What Causes June Gloom? A Scientist Explains
Tourists arriving in San Diego this month hoping for a vacation on the beach may be sorely disappointed. That’s because of an ugly blend of heavy clouds and cool weather that locals call "June Gloom."
The gloom is caused by the combination of cold water and higher pressure in the atmosphere, said Sam Iacobellis, a research specialist at Scripps Institution of Oceanography.
"We see this June Gloom and May Gray for a reason," he said. "That’s when the high pressure is pretty strong. This high pressure probably reaches its peak in June and July. And also the water in May and June still hasn’t warmed up to its summer temperature, it’s still pretty much on the cool side."
The cold water and high pressure act together to create what's called a "temperature inversion," Iacobellis said, where cooler air is found closer to the ground and air temperature increases with height. That's the reverse of what you normally find, he said.

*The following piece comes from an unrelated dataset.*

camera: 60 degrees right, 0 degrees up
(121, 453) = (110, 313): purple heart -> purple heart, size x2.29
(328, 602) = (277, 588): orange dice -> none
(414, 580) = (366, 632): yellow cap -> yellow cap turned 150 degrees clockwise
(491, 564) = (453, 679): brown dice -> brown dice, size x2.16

Temperature inversions that hang around for awhile make clouds form, he said. But when the air pressure isn't as high, air can mix more, which means fewer clouds. As the sun heats up the air during the day, the warmer air mixes with the clouds and can help break them apart. That's why the gloom often fades away by afternoon.

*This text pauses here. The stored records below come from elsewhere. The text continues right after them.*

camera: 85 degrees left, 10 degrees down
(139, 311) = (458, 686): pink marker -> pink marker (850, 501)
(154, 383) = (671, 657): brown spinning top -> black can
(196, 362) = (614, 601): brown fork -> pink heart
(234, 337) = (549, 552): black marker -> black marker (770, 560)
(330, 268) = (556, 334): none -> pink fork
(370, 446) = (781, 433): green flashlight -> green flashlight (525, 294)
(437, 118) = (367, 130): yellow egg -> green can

While San Diego’s beaches have cold water during most of the year, Iacobellis said it’s only in May and June when the atmospheric pressure is high enough to trap clouds so they hover low over the city. That cloud blanket captures the cold air coming off the ocean to create the gloom.
"It’s two things acting together and May and June seem to be the time when we get the most amount of these clouds," he said.
Sea breezes that come from the water to the land also help keep the clouds along the coast, he said.
After June, the gloom should fade away. But if not, we may need to start using the names “Gray Sky July,” or even, as the science blog The Last Word On Nothing suggests, “Fogust.”